Saved entries:
|---|
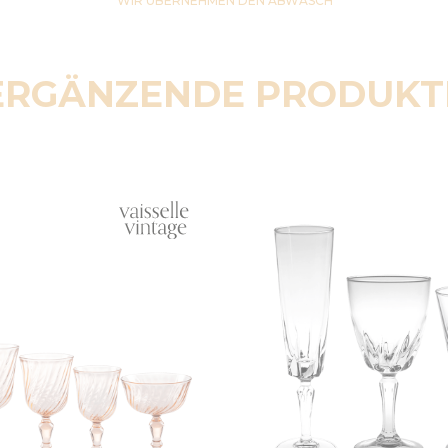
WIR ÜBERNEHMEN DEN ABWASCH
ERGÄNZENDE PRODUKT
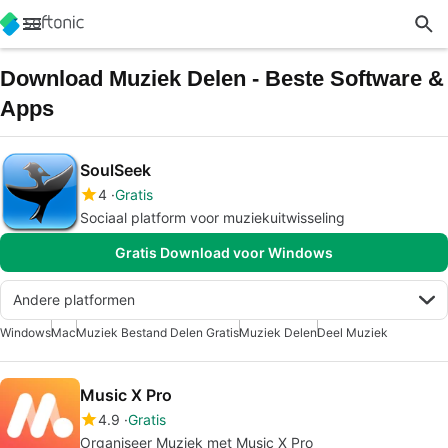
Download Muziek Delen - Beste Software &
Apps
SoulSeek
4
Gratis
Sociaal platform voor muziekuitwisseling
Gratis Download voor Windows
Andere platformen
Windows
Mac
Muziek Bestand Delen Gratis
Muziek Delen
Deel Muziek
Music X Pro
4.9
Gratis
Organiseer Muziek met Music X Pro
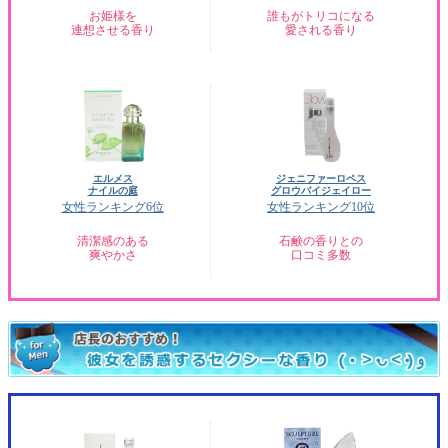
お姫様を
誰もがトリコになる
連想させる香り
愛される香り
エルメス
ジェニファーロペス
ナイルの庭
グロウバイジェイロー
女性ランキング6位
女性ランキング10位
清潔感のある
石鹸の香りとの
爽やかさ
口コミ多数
|---|
◆ **WORK INSTRUCTION**:
The required answer is every line from the one containing "ERGÄNZENDE PRODUKT" through the last line of the entries, restated word for word and with no pictures.

◆ **ANSWER SPACE**:
ERGÄNZENDE PRODUKT
Download Muziek Delen - Beste Software &
Apps
SoulSeek
4
Gratis
Sociaal platform voor muziekuitwisseling
Gratis Download voor Windows
Andere platformen
Windows
Mac
Muziek Bestand Delen Gratis
Muziek Delen
Deel Muziek
Music X Pro
4.9
Gratis
Organiseer Muziek met Music X Pro
お姫様を
誰もがトリコになる
連想させる香り
愛される香り
エルメス
ジェニファーロペス
ナイルの庭
グロウバイジェイロー
女性ランキング6位
女性ランキング10位
清潔感のある
石鹸の香りとの
爽やかさ
口コミ多数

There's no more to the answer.